EXCERPTED TEXT:
Filipinos, like many people around the world, are generally bargain hunters. Many times, we even buy things we don’t actually need just because we got them on sale. Sadly, the same attitude is prevalent when availing of supposedly “bargain prices” for the medicines we take.
Many are made to believe that these medicines are real but cheap because they’re manufactured in countries like India or Pakistan where the cost of medicines is only a fraction of the cost here. Little do they suspect they’re buying counterfeit medicines which may be no better than placebos or so-called dummy pills, because they’re totally ineffective, and possibly unsafe, too.
This situation may not be so life-threatening if one is taking a medicine for indications like skin whitening, or say, erectile dysfunction or impotence (although the frustration can also be disastrously damaging to one’s mental health), but if one were relying on the drug to protect him from a serious medical problem like a very high blood pressure, severe heart disease or a life-threatening infection, then the problem of counterfeit medicines can really be a serious issue.
Recurrent problem
Counterfeit medicines have been a recurrent problem in the Philippines and in other countries wherein patients and end-users are accustomed to buying their medicines even without a doctor’s prescription, and from sources which make them believe they’re getting the real medicine for a much-reduced price.
From the naked eye’s point of view, the look of the product including the packaging is like the real thing. But that’s where the similarity stops. The actual ingredient and the quality with which the product was manufactured are much different. “It’s hard for consumers to determine what’s real and what’s fake,” said Scott Davis of Pfizer, during a recent media forum on this problem.

PROVIDED DATA:

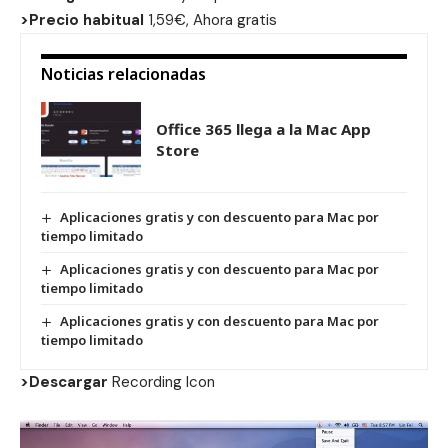
>Precio habitual
1,59€, Ahora gratis
Noticias relacionadas
Office 365 llega a la Mac App
Store
Aplicaciones gratis y con descuento para Mac por
tiempo limitado
Aplicaciones gratis y con descuento para Mac por
tiempo limitado
Aplicaciones gratis y con descuento para Mac por
tiempo limitado
>Descargar
Recording Icon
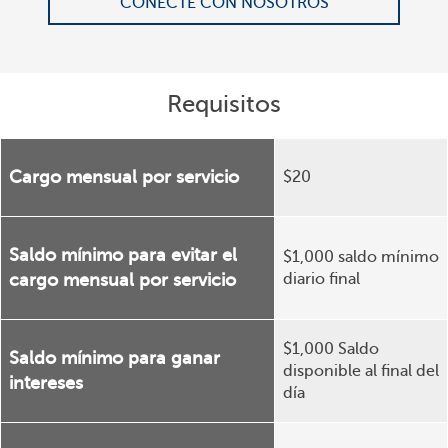
CONECTE CON NOSOTROS
Requisitos
Cargo mensual por servicio
$20
Saldo mínimo para evitar el
$1,000 saldo mínimo
cargo mensual por servicio
diario final
$1,000 Saldo
Saldo mínimo para ganar
disponible al final del
intereses
día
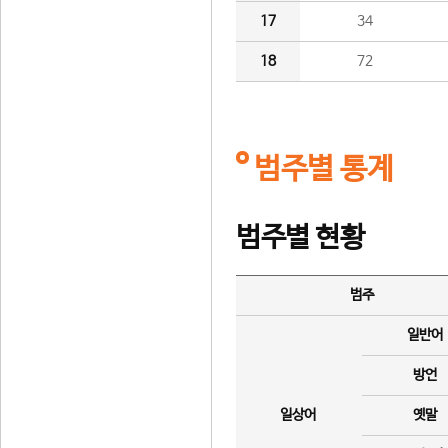
17
34
18
72
범주별 통계
범주별 현황
범주
일반어
방언
일상어
옛말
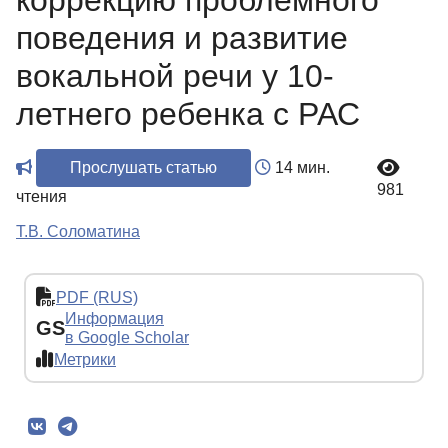
коррекцию проблемного
поведения и развитие
вокальной речи у 10-
летнего ребенка с РАС
Прослушать статью
14 мин.
981
чтения
Т.В. Соломатина
PDF (RUS)
Информация
GS
в Google Scholar
Метрики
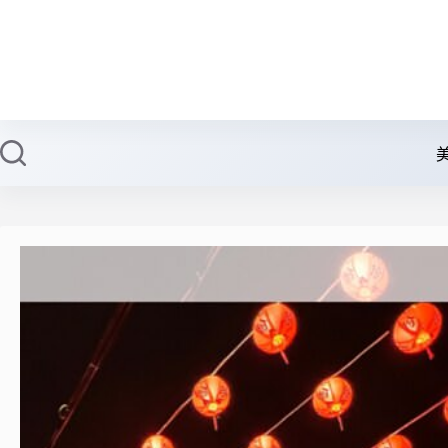
跳
至
主
要
內
容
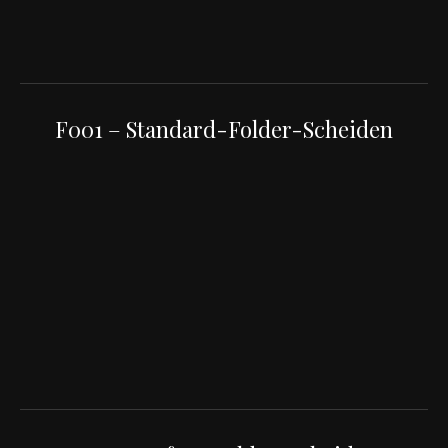
F001 – Standard-Folder-Scheiden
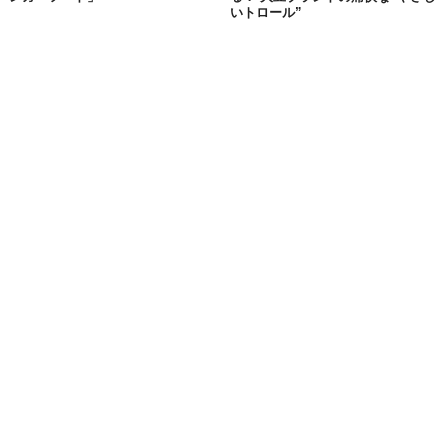
いトロール”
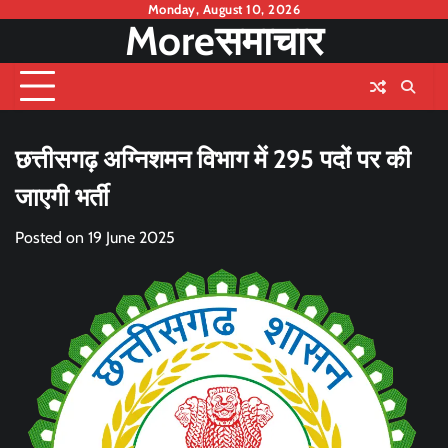
Skip
Monday, August 10, 2026
Moreसमाचार
to
content
छत्तीसगढ़ अग्निशमन विभाग में 295 पदों पर की
जाएगी भर्ती
Posted on
19 June 2025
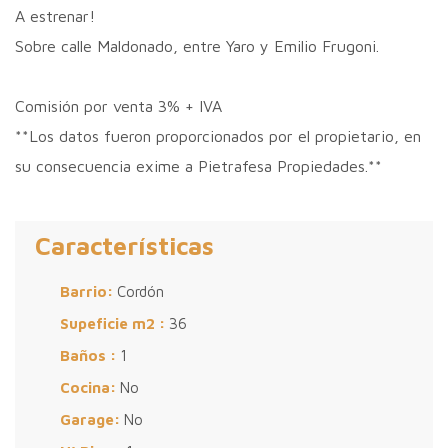
A estrenar!
Sobre calle Maldonado, entre Yaro y Emilio Frugoni.
Comisión por venta 3% + IVA
**Los datos fueron proporcionados por el propietario, en
su consecuencia exime a Pietrafesa Propiedades.**
Características
Barrio:
Cordón
Supeficie m2 :
36
Baños :
1
Cocina:
No
Garage:
No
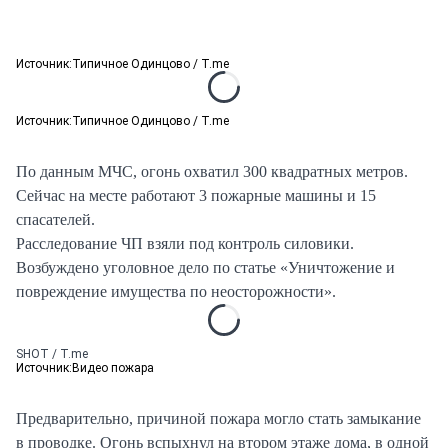
Источник:
Типичное Одинцово / T.me
Источник:
Типичное Одинцово / T.me
По данным МЧС, огонь охватил 300 квадратных метров.
Сейчас на месте работают 3 пожарные машины и 15
спасателей.
Расследование ЧП взяли под контроль силовики.
Возбуждено уголовное дело по статье «Уничтожение и
повреждение имущества по неосторожности».
SHOT / T.me
Источник:
Видео пожара
Предварительно, причиной пожара могло стать замыкание
в проводке. Огонь вспыхнул на втором этаже дома, в одной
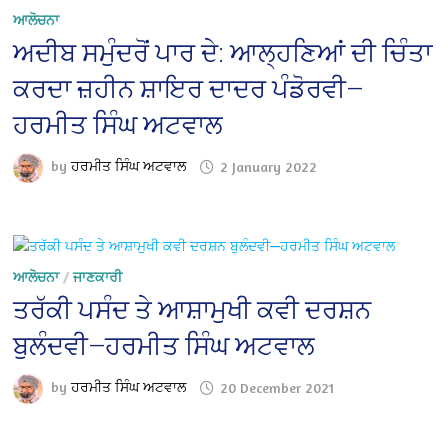
ਆਲੋਚਨਾ
ਅਦੀਬ ਸਮੁੰਦਰੋਂ ਪਾਰ ਦੇ: ਆਲ੍ਹਣਿਆਂ ਦੀ ਚਿੰਤਾ
ਕਰਦਾ ਜ਼ਹੀਨ ਸ਼ਾਇਰ ਦਾਦਰ ਪੰਡੋਰਵੀ—
ਹਰਮੀਤ ਸਿੰਘ ਅਟਵਾਲ
by
ਹਰਮੀਤ ਸਿੰਘ ਅਟਵਾਲ
2 January 2022
ਆਲੋਚਨਾ
/
ਜਾਣਕਾਰੀ
ਤਰੱਕੀ ਪਸੰਦ ਤੇ ਆਸ਼ਾਮੁਖੀ ਕਵੀ ਦਰਸ਼ਨ
ਬੁਲੰਦਵੀ—ਹਰਮੀਤ ਸਿੰਘ ਅਟਵਾਲ
by
ਹਰਮੀਤ ਸਿੰਘ ਅਟਵਾਲ
20 December 2021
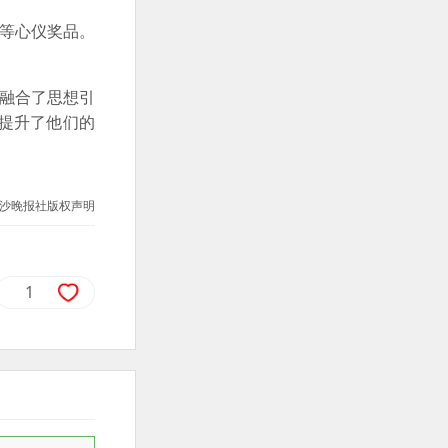
绳等心仪奖品。
新融合了思想引
提升了他们的
沙晚报社版权声明
1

TASKS:
1. List every condition or purpose for which the article on counterfeit medicines says someone might take a medicine.
2. Rewrite more briefly the paragraph of the article on counterfeit medicines that begins "From the naked eye's point of view", keeping its main facts.
3. Write out the article on counterfeit medicines from "This situation may" up to and including "a much-reduced price.".
Rely only on the text, not the data.

SOLUTIONS PER TASK:
1.
- Skin whitening
- Erectile dysfunction or impotence
- Very high blood pressure
- Severe heart disease
- Life-threatening infection

2. Fake medicines and their packaging look like the real thing, but their actual ingredient and manufacturing quality differ greatly. Scott Davis of Pfizer said at a recent media forum that consumers find it hard to tell real from fake.

3.
This situation may not be so life-threatening if one is taking a medicine for indications like skin whitening, or say, erectile dysfunction or impotence (although the frustration can also be disastrously damaging to one’s mental health), but if one were relying on the drug to protect him from a serious medical problem like a very high blood pressure, severe heart disease or a life-threatening infection, then the problem of counterfeit medicines can really be a serious issue.
Recurrent problem
Counterfeit medicines have been a recurrent problem in the Philippines and in other countries wherein patients and end-users are accustomed to buying their medicines even without a doctor’s prescription, and from sources which make them believe they’re getting the real medicine for a much-reduced price.